Thursday, September 29, 2016

The Best of All Possible Worlds by Karen Lord


Rating: WARTY!

I don't normally review covers, because they have zero to do with the author (unless they self-publish), and my blog is all about writing, not pretty wrapping and pretension. The problem with this cover though, was glaring. There is a white woman on the front (actually, half a woman) and a half a white man on the back, yet the indication from the text, in the case of the "aliens" is completely unambiguous: they're brown. It was less obvious with the woman, whose only description (in the portion of this I could stand to read) was that she had brown eyes, but given the author, I took a leap here and guessed that the woman was also brown, yet the cover depicts her as white.

A review I read (the only one I saw which actually mentioned skin color) indicated that the text later confirms that she isn't white, so this is yet another in a huge and depressing list of books where the cover artist didn't even bother to read the novel. How pathetic is this? This is why I refuse to run with Big Publishing™. They're so profligate, and if that means I never have a publishing career, then so be it. It's a price I'm perfectly prepared to pay. This cover is racist, period. In some ways I wanted to ditch the novel right there, but then again, as I said, the author has nothing to do with the cover.

This author's debut novel won some literary award or other and that should have warned me off this book, but I didn't know that until I already had it home from the library! The blurb had made it sound like it might be interesting, which means only that the blurb did the job it was supposed to do, and lured me in. Congratulations to the blurb writer. You fooled me again. You should have won the award!

The problem is that this kind of writing is a bit suspect for something so prestigious as a literary award in my amateur opinion.
It's a sci-fi novel about a threatened culture, and it's told (unfortunately in first person, the weakest voice in all of literature) by character Grace Delarua, who is a liaison with a guy from the culture that's at risk of becoming extinct. The author admits how weak her voice is when she finds herself forced into third person at one or more points elsewhere in the story beyond the twenty-five percent that I read. For goodness sake find the courage to admit to how pretentious and useless first person is, and have the good sense to write in third person! Enough with this I2 crap!

I could not tell from the writing if these threatened people were actual aliens, as in space aliens, or merely a distant branch of the human tree; that's how bad the writing was, and for someone who seems to have the aim of integration, the author sure spends a heck of a lot of time talking about how divided everyone is. The blurb describes them as aliens and if that's the case, then the 'romance" is doomed from the off because there's no way in hell they could even reproduce - which is Grace's purpose, as she's frequently reminded. This author may garner literary awards but she'd never earn a common-sense science award; however, to be fair, she's not alone among sci-fi writers in that regard. On the other hand if the term 'alien' is being used merely to mean estranged humans, then reproduction is a possibility.
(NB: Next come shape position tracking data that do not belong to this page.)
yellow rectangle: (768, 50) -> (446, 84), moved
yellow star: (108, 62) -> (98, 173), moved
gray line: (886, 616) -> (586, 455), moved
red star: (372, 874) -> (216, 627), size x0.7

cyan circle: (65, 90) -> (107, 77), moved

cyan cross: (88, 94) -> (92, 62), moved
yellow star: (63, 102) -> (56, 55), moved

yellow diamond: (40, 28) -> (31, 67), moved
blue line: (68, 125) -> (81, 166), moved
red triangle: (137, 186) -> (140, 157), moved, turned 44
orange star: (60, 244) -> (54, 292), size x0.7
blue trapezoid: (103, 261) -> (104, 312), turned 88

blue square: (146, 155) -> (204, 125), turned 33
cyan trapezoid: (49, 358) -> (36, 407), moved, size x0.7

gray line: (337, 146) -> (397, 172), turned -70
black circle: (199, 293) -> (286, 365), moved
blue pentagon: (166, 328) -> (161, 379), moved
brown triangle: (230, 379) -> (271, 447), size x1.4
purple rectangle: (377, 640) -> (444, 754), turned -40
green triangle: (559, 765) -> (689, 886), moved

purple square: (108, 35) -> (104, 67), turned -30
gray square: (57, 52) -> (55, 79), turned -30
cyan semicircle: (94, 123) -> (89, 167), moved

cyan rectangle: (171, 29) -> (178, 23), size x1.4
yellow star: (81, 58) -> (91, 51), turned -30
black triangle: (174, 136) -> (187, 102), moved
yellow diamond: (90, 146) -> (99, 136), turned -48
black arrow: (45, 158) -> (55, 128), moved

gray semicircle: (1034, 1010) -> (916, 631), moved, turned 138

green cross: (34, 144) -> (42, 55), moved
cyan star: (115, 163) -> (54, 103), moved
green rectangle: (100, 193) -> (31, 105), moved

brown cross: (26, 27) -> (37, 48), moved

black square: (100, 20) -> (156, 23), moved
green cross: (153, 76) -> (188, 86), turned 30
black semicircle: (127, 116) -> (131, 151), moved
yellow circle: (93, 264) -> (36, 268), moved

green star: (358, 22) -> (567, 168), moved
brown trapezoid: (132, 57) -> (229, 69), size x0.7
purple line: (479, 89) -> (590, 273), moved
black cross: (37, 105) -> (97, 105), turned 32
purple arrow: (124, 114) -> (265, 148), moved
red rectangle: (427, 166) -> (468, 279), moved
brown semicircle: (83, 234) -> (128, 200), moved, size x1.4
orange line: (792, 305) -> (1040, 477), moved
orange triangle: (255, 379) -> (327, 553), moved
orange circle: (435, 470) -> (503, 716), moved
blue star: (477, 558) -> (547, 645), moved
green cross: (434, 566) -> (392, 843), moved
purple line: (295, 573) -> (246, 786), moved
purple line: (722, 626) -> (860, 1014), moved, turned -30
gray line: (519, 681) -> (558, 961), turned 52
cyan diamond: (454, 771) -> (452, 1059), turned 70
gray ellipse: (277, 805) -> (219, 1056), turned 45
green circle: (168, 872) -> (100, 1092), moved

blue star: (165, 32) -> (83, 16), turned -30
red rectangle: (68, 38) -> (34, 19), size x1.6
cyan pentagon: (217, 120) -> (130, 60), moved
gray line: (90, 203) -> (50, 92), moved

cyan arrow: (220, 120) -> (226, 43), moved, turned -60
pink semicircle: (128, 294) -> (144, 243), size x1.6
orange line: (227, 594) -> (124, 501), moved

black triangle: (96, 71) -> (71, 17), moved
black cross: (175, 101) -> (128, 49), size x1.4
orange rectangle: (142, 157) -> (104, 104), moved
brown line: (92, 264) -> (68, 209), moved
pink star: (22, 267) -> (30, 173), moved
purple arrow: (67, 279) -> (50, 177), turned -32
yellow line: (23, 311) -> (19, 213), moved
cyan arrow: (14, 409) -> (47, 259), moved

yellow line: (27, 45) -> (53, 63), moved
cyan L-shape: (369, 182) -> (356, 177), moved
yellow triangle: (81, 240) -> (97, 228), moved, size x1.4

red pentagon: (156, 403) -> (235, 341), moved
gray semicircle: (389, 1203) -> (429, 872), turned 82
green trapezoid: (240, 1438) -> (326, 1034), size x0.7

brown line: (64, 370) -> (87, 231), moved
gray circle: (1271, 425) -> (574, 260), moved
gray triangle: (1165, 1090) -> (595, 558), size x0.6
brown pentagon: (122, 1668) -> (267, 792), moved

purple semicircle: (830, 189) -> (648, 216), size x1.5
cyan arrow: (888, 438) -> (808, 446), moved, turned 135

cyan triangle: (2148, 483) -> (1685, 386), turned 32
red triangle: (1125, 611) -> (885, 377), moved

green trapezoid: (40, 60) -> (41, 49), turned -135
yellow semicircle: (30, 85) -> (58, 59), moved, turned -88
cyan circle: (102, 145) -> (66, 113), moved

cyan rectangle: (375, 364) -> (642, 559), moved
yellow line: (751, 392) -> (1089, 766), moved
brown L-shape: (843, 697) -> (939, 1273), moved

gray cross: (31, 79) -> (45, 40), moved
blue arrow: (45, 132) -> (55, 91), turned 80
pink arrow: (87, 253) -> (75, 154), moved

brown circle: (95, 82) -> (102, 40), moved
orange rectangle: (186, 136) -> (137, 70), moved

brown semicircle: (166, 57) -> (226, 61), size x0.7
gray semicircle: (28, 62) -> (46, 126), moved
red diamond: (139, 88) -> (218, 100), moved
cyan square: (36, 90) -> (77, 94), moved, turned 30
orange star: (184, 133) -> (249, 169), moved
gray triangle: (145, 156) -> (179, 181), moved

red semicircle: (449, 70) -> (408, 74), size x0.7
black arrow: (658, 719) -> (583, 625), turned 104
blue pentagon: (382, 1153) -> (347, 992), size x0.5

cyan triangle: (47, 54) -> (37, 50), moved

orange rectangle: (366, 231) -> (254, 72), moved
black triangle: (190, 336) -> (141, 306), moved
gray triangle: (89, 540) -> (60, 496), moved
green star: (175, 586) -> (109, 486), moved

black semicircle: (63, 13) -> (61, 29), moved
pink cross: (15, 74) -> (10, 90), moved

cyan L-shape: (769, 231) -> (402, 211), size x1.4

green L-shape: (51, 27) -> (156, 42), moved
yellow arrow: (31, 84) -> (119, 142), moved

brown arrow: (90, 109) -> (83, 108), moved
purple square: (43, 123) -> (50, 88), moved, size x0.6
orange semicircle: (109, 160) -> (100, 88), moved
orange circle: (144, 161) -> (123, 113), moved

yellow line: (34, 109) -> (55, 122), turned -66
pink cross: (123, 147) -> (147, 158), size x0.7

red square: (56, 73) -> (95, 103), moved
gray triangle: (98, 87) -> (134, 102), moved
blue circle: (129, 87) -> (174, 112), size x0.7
The next problem was that this novel was really a romance novel with a gossamer-thin veneer of sci-fi sprayed on it. It's not really a sci-fi novel at all. Exactly same tale could have been told of two travelers in the American West right around the time that the natives were starting to become forcibly extinct. Even were we to grant that it might conceivably be allowed under the wire as a sci-fi story, the sci-fi is of such generic trope quality that it really doesn't count. There's nothing new or inventive here.

Where, exactly, did this cliché of calling people from Earth "Terrans" arise? It's never used in our language today so where would it evolve from? I know it ultimately comes from Latin, but no one uses it except in the form of terra firma, so I don't get the rationale for its appearance in so many sci-fi novels. It's like everyone blindly signed on for it without a second thought. I think I'd rather read about Earthlings than Terrans which sounds like some species of aquatic reptile! 'Earthlings' is of course as awful as it is antiquated. I don't know who conjured that one up, either. Earthites isn't any better, although perhaps technically more accurate, and Earthens sounds like some sort of pottery. I don't get why sci-fi writers don't simply use the word Human to describe people from Earth. It's not exactly rocket science.

A second trope is absurd spellings and pronunciation for alien names. This problem also extends into fantasy stories. Unless the aliens use the same alphabet we English speakers do, then what's with the spelling of the alien's name: Dllenahkh? We're told it has a Zulu 'dl' to start with and a throaty, hacking 'ch' at the end, but since I don't speak Zulu, I have no idea what a Zulu 'dl' sounds like! Maybe 'tl'? If that's the case, then spell the fricking name starting with a 'Tl'! Seriously. Could we not simply have a phonetic spelling with a bit of plain English tosse din to help with the sound?

The trope aliens are called Sadiri, but they're really Vulcans from Star Trek under a different name, so this was simply sad. The tyranny of trope and cliché continues, but not here. I cannot recommend this novel based on what I read of it. It was boring, plainly and simply. Which means it's probably due for a literary award of some sort.